The laptop materials, which were first reported by the New York Post, indicated Joe Biden knew about his son’s foreign business dealings despite having denied such knowledge throughout the 2020 election cycle.

Jordan and Turner sent a letter (pdf) to CIA Director William Burns on Wednesday, requesting that the agency turn over additional documents relating to its involvement in the October 2020 intelligence community letter. The Republican chairmen threatened to use their subpoena power to compel the intelligence agency to divulge its records.

PCRB’s Role in Intel Community Letter

According to the May 10 Republican report (pdf), former CIA officials played an active role in recruiting signatories for the letter discrediting the Hunter Biden laptop reports.

The report alleges U.S. Secretary of State Antony Blinken, who was working for the Biden campaign at the time, reached out to former CIA Deputy Director Michael Morell on Oct. 17, 2020, to discuss the intelligence community letter. Morell, an Obama-era CIA official, was quick to agree to the plan and actively recruited other signatories.

On Oct. 19, 2020, two days after discussing the letter with Blinken, Morell sent a final draft of the letter to the PCRB for review.
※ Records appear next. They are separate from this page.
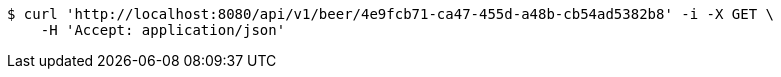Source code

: [source,bash]
----
$ curl 'http://localhost:8080/api/v1/beer/4e9fcb71-ca47-455d-a48b-cb54ad5382b8' -i -X GET \
    -H 'Accept: application/json'
----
Morell told the CIA board “[t]his is a rush job, as it need to get out as soon as possible.” According to the Republican report, the signatories hoped to give then-candidate Joe Biden a “talking point” to defend against the Hunter Biden laptop reporting during his final presidential debate with Donald Trump on Oct. 22, 2020.
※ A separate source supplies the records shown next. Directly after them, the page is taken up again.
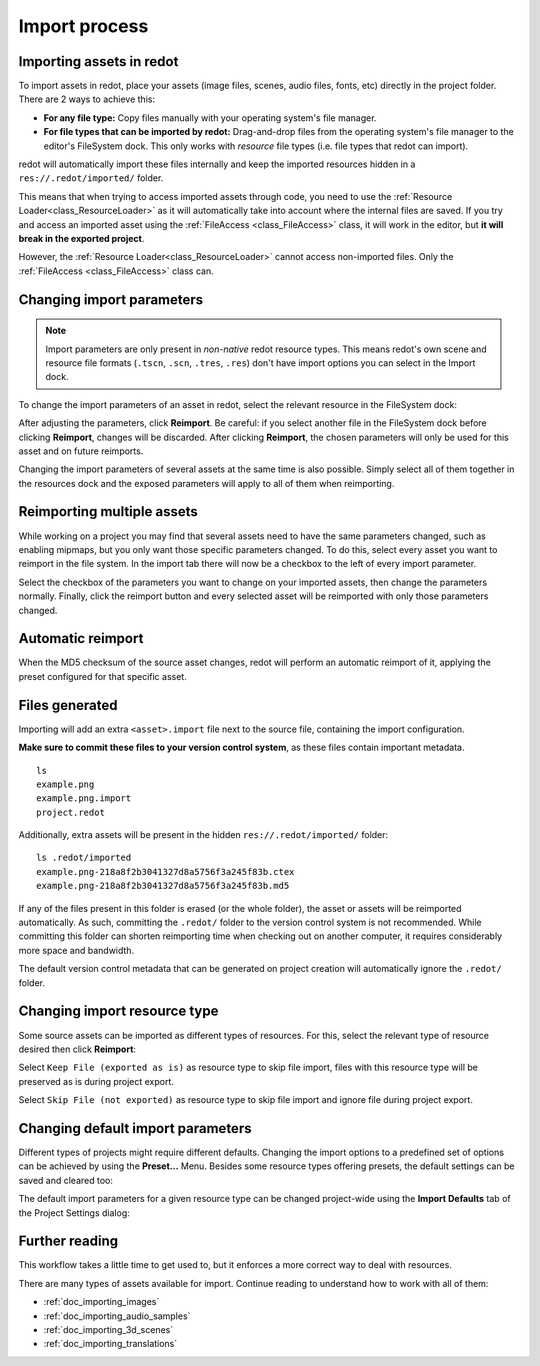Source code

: .. _doc_import_process:

Import process
==============

Importing assets in redot
-------------------------

To import assets in redot, place your assets (image files, scenes, audio
files, fonts, etc) directly in the project folder. There are 2 ways to achieve this:

- **For any file type:** Copy files manually with your operating system's file manager.
- **For file types that can be imported by redot:**
  Drag-and-drop files from the operating system's file manager to the editor's FileSystem dock.
  This only works with *resource* file types (i.e. file types that redot can import).

redot will automatically import these files internally and keep the imported
resources hidden in a ``res://.redot/imported/`` folder.

This means that when trying to access imported assets through code, you
need to use the :ref:`Resource Loader<class_ResourceLoader>` as it will
automatically take into account where the internal files are saved. If you
try and access an imported asset using the :ref:`FileAccess <class_FileAccess>` class,
it will work in the editor, but **it will break in the exported project**.

However, the :ref:`Resource Loader<class_ResourceLoader>` cannot access
non-imported files. Only the :ref:`FileAccess <class_FileAccess>` class can.

Changing import parameters
--------------------------

.. note::

    Import parameters are only present in *non-native* redot resource types.
    This means redot's own scene and resource file formats (``.tscn``, ``.scn``,
    ``.tres``, ``.res``) don't have import options you can select in the Import
    dock.

To change the import parameters of an asset in redot, select the relevant
resource in the FileSystem dock:

.. image:: img/import_process_example.webp

After adjusting the parameters, click **Reimport**. Be careful: if you select
another file in the FileSystem dock before clicking **Reimport**, changes will
be discarded. After clicking **Reimport**, the chosen parameters will only be
used for this asset and on future reimports.

Changing the import parameters of several assets at the same time is also
possible. Simply select all of them together in the resources dock and the
exposed parameters will apply to all of them when reimporting.

Reimporting multiple assets
---------------------------

While working on a project you may find that several assets need to have
the same parameters changed, such as enabling mipmaps, but you only want
those specific parameters changed. To do this, select every asset you want
to reimport in the file system. In the import tab there will now be a
checkbox to the left of every import parameter.

.. image:: img/reimport_multiple.png

Select the checkbox of the parameters you want to change on your imported
assets, then change the parameters normally. Finally, click the reimport
button and every selected asset will be reimported with only those
parameters changed.

Automatic reimport
------------------

When the MD5 checksum of the source asset changes, redot will perform an
automatic reimport of it, applying the preset configured for that specific
asset.

Files generated
---------------

Importing will add an extra ``<asset>.import`` file next to the source file,
containing the import configuration.

**Make sure to commit these files to your version control system**, as these
files contain important metadata.

::

    ls
    example.png
    example.png.import
    project.redot

Additionally, extra assets will be present in the hidden
``res://.redot/imported/`` folder:

::

    ls .redot/imported
    example.png-218a8f2b3041327d8a5756f3a245f83b.ctex
    example.png-218a8f2b3041327d8a5756f3a245f83b.md5

If any of the files present in this folder is erased (or the whole folder), the
asset or assets will be reimported automatically. As such, committing the
``.redot/`` folder to the version control system is not recommended. While
committing this folder can shorten reimporting time when checking out on another
computer, it requires considerably more space and bandwidth.

The default version control metadata that can be generated on project creation
will automatically ignore the ``.redot/`` folder.

Changing import resource type
-----------------------------

Some source assets can be imported as different types of resources. For this,
select the relevant type of resource desired then click **Reimport**:

.. image:: img/import_process_changing_import_type.webp

Select ``Keep File (exported as is)`` as resource type to skip file import, files
with this resource type will be preserved as is during project export.

Select ``Skip File (not exported)`` as resource type to skip file import and ignore
file during project export.

Changing default import parameters
----------------------------------

Different types of projects might require different defaults. Changing the import
options to a predefined set of options can be achieved by using the
**Preset...** Menu. Besides some resource types offering presets, the default
settings can be saved and cleared too:

.. image:: img/import_process_change_preset.webp

The default import parameters for a given resource type can be changed
project-wide using the **Import Defaults** tab of the Project Settings dialog:

.. image:: img/import_process_import_defaults.webp

Further reading
---------------

This workflow takes a little time to get used to, but it enforces a more correct
way to deal with resources.

There are many types of assets available for import. Continue reading to
understand how to work with all of them:

- :ref:`doc_importing_images`
- :ref:`doc_importing_audio_samples`
- :ref:`doc_importing_3d_scenes`
- :ref:`doc_importing_translations`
The PCRB’s sole function is to make sure current and former CIA employees aren’t disclosing classified information in any materials they may release publicly. The board, therefore, has an influential role over current and former agency employees who may be pursuing potentially lucrative book deals about their time working for America’s premier spy agency.

One such signatory, former CIA analyst David Cariens, told congressional investigators that his book was up for consideration by the PCRB at the time Morell and other former intelligence community officials were looking for people to sign their letter. Cariens told investigators that a CIA employee affiliated with the PCRB informed him of the intelligence community letter and asked if he would sign it. Cariens said “the person in charge of reviewing the book” called to tell him that it had been approved without any changes required and then told him about the letter.

Cariens’s wife, Janice, also a former CIA employee, also joined in signing the letter.

If the PCRB or one of its employees was involved in recruiting signatories for the letter, it could potentially prove problematic.

The Hatch Act prohibits federal employees from using government resources to help a partisan political campaign. The intelligence community letter was developed after conversation with a Biden campaign adviser, Blinken, and with the intent to question the veracity of materials negatively implicating Joe Biden and his family.

“Even Morell testified that such an action by a CIA employee would be ‘inappropriate,’” the May 10 report states.

After detailing the PCRB’s connection to the letter, the Republican report states investigators “requested additional material from the CIA which has ignored the request to date.”

In their latest letter to the CIA, Jordan and Turner called on the agency to turn over any communications it had during the month of October 2020 with any of the 51 signatories of the intelligence community letter.